We are likely to see a spike in spending on discretionary, big-ticket items such as autos, luxury goods and tourism that households have put off due to zero-Covid-related uncertainties in recent years. Over this year, we expect the jobs market and income prospects to get better, supported by accommodative fiscal and monetary policies, which in turn will lead to a normalisation of the domestic consumption trend and drive growth recovery. It will also benefit a number of other sectors that we discuss below. It is worth noting that the market currently remains focused on direct reopening plays and therefore other opportunities may get overlooked, which is where our bottom-up fundamental research driven stock picking can be a major advantage. 

Recovery in confidence

As the reopening benefits fully materialise, and as jobs and income prospects improve in China, we expect positive impact on a number of other crucial sectors of the economy:

Tourism and travel – A gradual and sustainable recovery in air travel demand (domestic and international) as Chinese tourists feel more confident in taking vacations. That will benefit major airports, duty free players, travel service and car companies along the way.

Property – The rollback of zero-Covid removes one of the major Covid-related headwinds facing the property sector. As one of the largest sectors of the Chinese economy and a major consumption driver, stabilisation and broad based recovery in the housing market is crucial for economic growth to bounce back.

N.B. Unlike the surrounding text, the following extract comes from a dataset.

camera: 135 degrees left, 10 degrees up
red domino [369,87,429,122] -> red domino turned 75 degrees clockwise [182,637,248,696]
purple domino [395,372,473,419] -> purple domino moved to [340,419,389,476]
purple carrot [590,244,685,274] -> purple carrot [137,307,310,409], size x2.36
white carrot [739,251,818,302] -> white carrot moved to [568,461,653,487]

We expect this to happen in stages and, encouragingly, last year we saw a plethora of policy support for the developers. This year, we are likely to see more demand side support, which will be a positive in our view.

Healthcare – As Covid infections peak gradually across China, the sector will likely see rising demand for healthcare services that may have previously been postponed by patients (e.g. non-life threatening surgeries) in light of the surge in infection cases.

Banks – Better income prospects and improvement in the property sector could restore consumer confidence. That can potentially have a positive impact on credit demand and improve interest margins for lenders.

Internet names to benefit

Figure 3: The Internet sector could recover from a low base, large cap names coming off low valuations 

We expect China internet – where valuations are still not stretched – to see three-pronged benefits of 1) reopening; 2) easing regulation; and 3) a newly developed focus on shareholder returns. The reopening will spur direct segments like online travel and local services as well as indirect ones like e-commerce and eventually advertising. Regulatory headwinds eased last year. In a major de-escalation of the American Depositary Receipts (ADR) delisting threat, US auditors declared that they have gained sufficient access to audit documents of Chinese firms listed on American exchanges. Chinese regulators have also indicated that their regulatory crackdown on internet companies is likely coming to an end. Further, companies have shifted their focus towards better shareholder returns through improved profitability, cashflow generation and share buybacks – last year, Alibaba announced a share buyback programme of $25 billion over a two-year period.

As much of the consumption in China is now done online, these companies have become highly correlated with consumer spending at the macro level. As the latter improves, revenue for internet companies are expected to also get better.

We hold various Chinese internet names in the abrdn China Investment Company portfolio, including Tencent, Alibaba, NetEase and JD.com.

Companies selected for illustrative purposes only to demonstrate the investment management style described herein, and not as an investment recommendation or indication of performance.